Il est important de comprendre quelle est la véritable pomme de discorde. Ce n’est pas la compétence territoriale, mais les valeurs même que la CPI est censée sauvegarder – valeurs que le monde a tenté de promouvoir depuis la fin de la deuxième guerre mondiale, en réponse aux atrocités indicibles commises au cours de ce sombre chapitre de l’histoire. Avec un cynisme éhonté, Israël essaie de se servir de ces horreurs pour justifier une oppression continue, un vol de terres et des assassinats de ses propres mains, rejetant les efforts faits dans le monde pendant les 75 dernières années pour développer et appliquer des lois pouvant limiter le pouvoir et aider à construire un monde fondé sur la justice, l’égalité et la dignité pour tous. Voilà les valeurs qu’Israël rejette maintenant avec mépris. Voilà les valeurs que nous devons maintenant plus que jamais insister à promouvoir.

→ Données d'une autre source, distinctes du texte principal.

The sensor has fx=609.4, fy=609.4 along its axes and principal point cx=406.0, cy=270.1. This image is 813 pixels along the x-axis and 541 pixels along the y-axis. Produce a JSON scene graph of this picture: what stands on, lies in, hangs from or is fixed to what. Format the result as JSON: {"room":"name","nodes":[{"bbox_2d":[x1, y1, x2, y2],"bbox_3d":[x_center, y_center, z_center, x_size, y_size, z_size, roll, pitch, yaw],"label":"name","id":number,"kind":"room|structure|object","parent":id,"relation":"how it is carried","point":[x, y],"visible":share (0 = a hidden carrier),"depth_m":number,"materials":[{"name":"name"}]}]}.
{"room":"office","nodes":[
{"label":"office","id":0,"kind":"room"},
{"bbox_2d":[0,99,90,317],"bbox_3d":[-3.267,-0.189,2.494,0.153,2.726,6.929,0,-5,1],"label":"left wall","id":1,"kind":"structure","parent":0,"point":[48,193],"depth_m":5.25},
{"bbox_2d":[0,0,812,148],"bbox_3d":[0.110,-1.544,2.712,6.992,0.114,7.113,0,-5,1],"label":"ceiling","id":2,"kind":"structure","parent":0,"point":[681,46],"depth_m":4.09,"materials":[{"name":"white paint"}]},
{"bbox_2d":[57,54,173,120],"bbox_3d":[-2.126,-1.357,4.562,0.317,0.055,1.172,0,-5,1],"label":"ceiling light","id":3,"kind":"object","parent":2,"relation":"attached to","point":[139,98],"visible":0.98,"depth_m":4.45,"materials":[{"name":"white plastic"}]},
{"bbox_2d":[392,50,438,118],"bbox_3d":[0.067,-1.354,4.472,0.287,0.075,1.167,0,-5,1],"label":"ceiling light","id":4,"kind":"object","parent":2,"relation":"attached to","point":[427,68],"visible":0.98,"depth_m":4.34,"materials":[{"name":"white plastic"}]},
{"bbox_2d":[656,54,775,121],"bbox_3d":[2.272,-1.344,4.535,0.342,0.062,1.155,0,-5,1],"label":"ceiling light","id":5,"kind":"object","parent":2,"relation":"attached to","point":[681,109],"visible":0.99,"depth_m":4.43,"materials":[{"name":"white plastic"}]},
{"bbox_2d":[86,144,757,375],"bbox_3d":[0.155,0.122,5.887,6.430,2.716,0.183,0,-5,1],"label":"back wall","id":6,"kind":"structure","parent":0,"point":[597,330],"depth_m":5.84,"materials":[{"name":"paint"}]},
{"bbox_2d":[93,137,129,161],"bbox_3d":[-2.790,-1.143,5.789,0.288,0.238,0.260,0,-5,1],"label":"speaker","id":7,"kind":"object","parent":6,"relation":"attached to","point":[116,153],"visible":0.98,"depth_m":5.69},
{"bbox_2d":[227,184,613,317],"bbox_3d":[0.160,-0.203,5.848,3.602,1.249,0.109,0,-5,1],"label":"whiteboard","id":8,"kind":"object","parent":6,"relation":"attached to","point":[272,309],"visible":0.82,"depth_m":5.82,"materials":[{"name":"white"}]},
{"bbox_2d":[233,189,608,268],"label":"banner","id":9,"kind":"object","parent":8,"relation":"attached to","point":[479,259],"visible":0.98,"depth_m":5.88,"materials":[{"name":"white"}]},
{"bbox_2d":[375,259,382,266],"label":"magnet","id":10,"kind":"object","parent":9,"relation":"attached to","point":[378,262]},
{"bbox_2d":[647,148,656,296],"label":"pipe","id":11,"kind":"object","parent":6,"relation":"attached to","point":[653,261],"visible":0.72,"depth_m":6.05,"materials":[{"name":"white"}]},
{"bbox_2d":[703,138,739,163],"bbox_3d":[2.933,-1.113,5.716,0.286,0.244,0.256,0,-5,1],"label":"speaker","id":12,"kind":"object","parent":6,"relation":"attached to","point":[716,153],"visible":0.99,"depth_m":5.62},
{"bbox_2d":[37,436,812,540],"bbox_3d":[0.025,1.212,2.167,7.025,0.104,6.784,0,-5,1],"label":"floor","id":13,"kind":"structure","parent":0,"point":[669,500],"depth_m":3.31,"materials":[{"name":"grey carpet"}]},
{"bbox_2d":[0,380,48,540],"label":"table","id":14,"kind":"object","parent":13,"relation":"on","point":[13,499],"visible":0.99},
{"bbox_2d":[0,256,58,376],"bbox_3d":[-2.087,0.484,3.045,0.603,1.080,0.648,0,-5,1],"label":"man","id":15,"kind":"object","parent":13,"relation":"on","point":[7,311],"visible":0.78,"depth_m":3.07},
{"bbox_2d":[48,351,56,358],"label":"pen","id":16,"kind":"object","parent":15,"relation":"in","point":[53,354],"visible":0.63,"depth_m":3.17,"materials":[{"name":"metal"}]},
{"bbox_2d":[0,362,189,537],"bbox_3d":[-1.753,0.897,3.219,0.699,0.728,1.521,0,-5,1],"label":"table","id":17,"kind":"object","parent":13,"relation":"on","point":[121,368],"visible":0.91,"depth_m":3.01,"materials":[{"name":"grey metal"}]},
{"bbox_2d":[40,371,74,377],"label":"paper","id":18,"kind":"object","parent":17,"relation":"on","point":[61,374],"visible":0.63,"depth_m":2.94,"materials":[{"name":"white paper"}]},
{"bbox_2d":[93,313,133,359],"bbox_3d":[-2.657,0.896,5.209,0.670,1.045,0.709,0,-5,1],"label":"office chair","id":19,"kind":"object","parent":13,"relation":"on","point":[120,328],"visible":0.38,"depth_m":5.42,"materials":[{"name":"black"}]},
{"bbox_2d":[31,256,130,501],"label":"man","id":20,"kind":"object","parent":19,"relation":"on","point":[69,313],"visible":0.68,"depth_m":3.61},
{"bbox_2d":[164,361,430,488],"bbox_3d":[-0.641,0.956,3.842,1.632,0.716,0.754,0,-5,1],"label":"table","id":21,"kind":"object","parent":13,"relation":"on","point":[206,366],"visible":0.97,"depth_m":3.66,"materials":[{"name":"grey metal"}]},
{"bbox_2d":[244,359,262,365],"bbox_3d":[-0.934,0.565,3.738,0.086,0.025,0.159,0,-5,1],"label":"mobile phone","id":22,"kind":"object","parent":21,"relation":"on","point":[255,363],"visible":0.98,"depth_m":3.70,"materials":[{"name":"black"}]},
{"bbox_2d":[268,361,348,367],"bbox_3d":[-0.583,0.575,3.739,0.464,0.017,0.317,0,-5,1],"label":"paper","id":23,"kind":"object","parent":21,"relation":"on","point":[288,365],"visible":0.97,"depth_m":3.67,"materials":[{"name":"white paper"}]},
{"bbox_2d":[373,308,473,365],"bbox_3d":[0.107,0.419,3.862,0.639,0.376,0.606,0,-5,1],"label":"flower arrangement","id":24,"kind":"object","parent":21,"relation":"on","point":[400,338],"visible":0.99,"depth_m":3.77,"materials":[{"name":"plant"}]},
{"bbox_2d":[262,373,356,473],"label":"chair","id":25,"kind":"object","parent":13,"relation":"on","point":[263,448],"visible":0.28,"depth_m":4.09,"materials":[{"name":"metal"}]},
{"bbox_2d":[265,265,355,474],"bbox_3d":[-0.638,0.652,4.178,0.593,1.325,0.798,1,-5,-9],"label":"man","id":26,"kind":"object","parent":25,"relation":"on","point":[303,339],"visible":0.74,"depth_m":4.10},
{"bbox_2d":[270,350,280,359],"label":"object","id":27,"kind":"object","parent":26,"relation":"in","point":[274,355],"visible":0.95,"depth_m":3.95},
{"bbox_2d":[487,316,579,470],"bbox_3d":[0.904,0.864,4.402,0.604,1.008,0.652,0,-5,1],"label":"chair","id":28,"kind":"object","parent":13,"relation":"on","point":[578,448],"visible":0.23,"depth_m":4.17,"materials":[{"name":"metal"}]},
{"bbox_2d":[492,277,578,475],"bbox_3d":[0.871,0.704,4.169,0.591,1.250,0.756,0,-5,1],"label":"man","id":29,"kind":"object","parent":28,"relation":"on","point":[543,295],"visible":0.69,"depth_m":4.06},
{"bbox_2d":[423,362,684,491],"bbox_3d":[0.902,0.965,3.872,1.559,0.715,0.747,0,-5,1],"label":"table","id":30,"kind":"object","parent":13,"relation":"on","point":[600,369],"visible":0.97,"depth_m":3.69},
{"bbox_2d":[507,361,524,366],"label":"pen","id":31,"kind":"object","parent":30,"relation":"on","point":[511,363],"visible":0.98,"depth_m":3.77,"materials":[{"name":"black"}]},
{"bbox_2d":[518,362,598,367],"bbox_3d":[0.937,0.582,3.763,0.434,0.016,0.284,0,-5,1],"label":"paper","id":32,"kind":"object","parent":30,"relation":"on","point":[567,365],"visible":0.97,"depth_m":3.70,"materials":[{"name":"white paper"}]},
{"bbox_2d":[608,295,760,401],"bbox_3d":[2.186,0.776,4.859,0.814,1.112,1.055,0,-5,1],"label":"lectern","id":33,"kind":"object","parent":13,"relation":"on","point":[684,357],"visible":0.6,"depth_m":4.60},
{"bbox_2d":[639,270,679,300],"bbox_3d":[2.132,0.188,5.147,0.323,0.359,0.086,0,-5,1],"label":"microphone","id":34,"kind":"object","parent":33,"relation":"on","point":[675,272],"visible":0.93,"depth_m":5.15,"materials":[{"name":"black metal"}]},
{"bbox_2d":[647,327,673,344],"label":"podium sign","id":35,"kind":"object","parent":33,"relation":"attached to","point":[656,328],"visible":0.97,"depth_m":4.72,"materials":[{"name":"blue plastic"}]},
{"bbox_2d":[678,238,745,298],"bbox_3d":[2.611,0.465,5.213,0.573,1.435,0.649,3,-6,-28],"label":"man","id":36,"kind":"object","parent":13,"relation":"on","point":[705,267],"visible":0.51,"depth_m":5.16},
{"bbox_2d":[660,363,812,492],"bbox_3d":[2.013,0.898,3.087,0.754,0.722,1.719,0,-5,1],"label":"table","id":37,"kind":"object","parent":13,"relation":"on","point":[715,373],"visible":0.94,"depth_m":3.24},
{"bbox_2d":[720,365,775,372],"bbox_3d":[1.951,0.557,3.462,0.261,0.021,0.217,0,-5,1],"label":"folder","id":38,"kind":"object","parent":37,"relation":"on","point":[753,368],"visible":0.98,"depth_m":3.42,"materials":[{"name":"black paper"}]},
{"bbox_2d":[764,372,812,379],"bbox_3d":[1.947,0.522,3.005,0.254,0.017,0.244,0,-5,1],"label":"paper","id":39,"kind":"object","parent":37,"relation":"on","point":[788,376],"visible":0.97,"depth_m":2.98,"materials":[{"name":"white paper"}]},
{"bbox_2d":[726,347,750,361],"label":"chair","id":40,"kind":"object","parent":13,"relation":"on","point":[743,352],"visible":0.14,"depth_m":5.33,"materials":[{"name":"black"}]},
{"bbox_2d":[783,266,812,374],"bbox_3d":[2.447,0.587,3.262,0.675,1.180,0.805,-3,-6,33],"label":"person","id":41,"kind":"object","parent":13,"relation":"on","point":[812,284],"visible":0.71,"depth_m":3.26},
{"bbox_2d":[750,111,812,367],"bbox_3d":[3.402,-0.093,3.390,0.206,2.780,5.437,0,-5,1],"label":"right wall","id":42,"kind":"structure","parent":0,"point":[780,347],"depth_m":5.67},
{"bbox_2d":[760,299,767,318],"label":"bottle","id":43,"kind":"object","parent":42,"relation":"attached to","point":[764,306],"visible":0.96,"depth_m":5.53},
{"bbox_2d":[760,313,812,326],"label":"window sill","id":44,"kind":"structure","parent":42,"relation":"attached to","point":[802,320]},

Hagaï El-Ad, le directeur exécutif de B’Tselem a fait le commentaire suivant:

Les tentatives d’Israël pour se raccrocher aux branches en pur formalisme afin d’échapper à la compétence de la CPI, est une honte. Depuis que la Palestine a rejoint le Statut de Rome, elle a le droit de demander une enquête sur la situation. La Palestine n’est pas un « État souverain » précisément parce qu’elle est sous occupation israélienne, Israël dont les crimes relèvent de la compétence et de la responsabilité d’enquête de la CPI. Nous espérons que la Cour prendra la bonne décision, soutiendra la position du procureur et décidera que bien sûr la compétence est là et qu’il y aura une enquête.

Le contexte

Le 20 décembre 2019, le procureur de la CPI a annoncé qu’après cinq ans d’enquête préliminaire, elle avait établi que les conditions pour lancer une enquête sur la situation en Palestine étaient satisfaites et qu’il y avait une base raisonnable pour croire que des crimes de guerre avaient été, ou étaient commis en Cisjordanie (dont Jérusalem Est) et dans la bande de Gaza, par Israël, le Hamas et d’autres groupes palestiniens armés. Le soupçon sur Israël inclut sa conduite de l’opération Barrière Protectrice et les manifestations de la Grande Marche du Retour, de même que sa politique concernant les colonies. Le procureur a souhaité une décision de la part de la CPI pour une confirmation de sa position au sujet de la compétence territoriale de la cour eu égard à la situation en Palestine, avant de commencer son enquête. Le PG d’Israël a publié un mémoire quelques heures avant l’annonce du procureur, que B’Tselem a désormais analysé.

Les États, organisations et individus auxquels a été accordée la possibilité de soumettre leur positions quant à la compétence de la CPI en Palestine doivent le faire d’ici le 16 mars 2020. Jusque là, la Palestine, Israël et les victimes peuvent aussi soumettre leur position uniquement sur cette question. Le procureur doit soumettre sa position pour le 30 mas 2020.